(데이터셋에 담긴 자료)
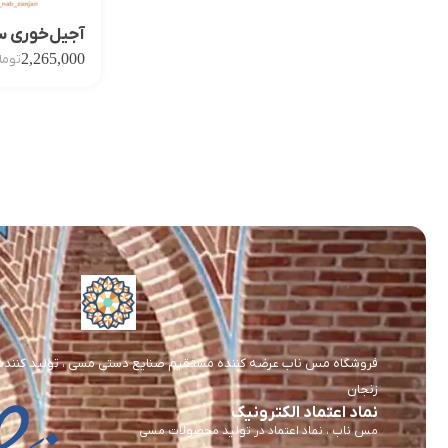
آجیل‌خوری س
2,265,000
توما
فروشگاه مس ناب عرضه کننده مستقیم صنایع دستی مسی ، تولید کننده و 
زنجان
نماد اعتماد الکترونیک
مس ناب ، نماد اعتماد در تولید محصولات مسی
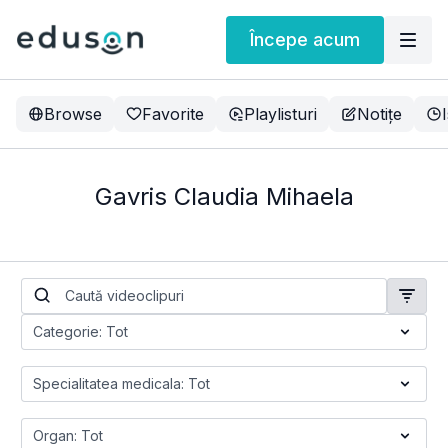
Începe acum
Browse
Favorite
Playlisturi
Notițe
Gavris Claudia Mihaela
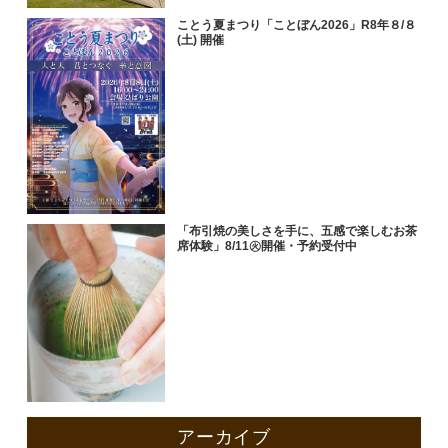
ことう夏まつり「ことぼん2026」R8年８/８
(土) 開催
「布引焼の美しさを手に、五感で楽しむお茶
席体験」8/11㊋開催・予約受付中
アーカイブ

### 할 일
위 자료 전체에서 읽어 낸 글을 빈 줄 없이 한 줄씩 번호 목록으로 정리해 주세요. 그림은 답에 넣지 말고 글만 옮기면 됩니다.

### 작업 결과
1. آجیل‌خوری س
2. 2,265,000
3. توما
4. فروشگاه مس ناب عرضه کننده مستقیم صنایع دستی مسی ، تولید کننده و 
5. زنجان
6. نماد اعتماد الکترونیک
7. مس ناب ، نماد اعتماد در تولید محصولات مسی
8. Începe acum
9. Browse
10. Favorite
11. Playlisturi
12. Notițe
13. Gavris Claudia Mihaela
14. ことう夏まつり「ことぼん2026」R8年８/８
15. (土) 開催
16. 「布引焼の美しさを手に、五感で楽しむお茶
17. 席体験」8/11㊋開催・予約受付中
18. アーカイブ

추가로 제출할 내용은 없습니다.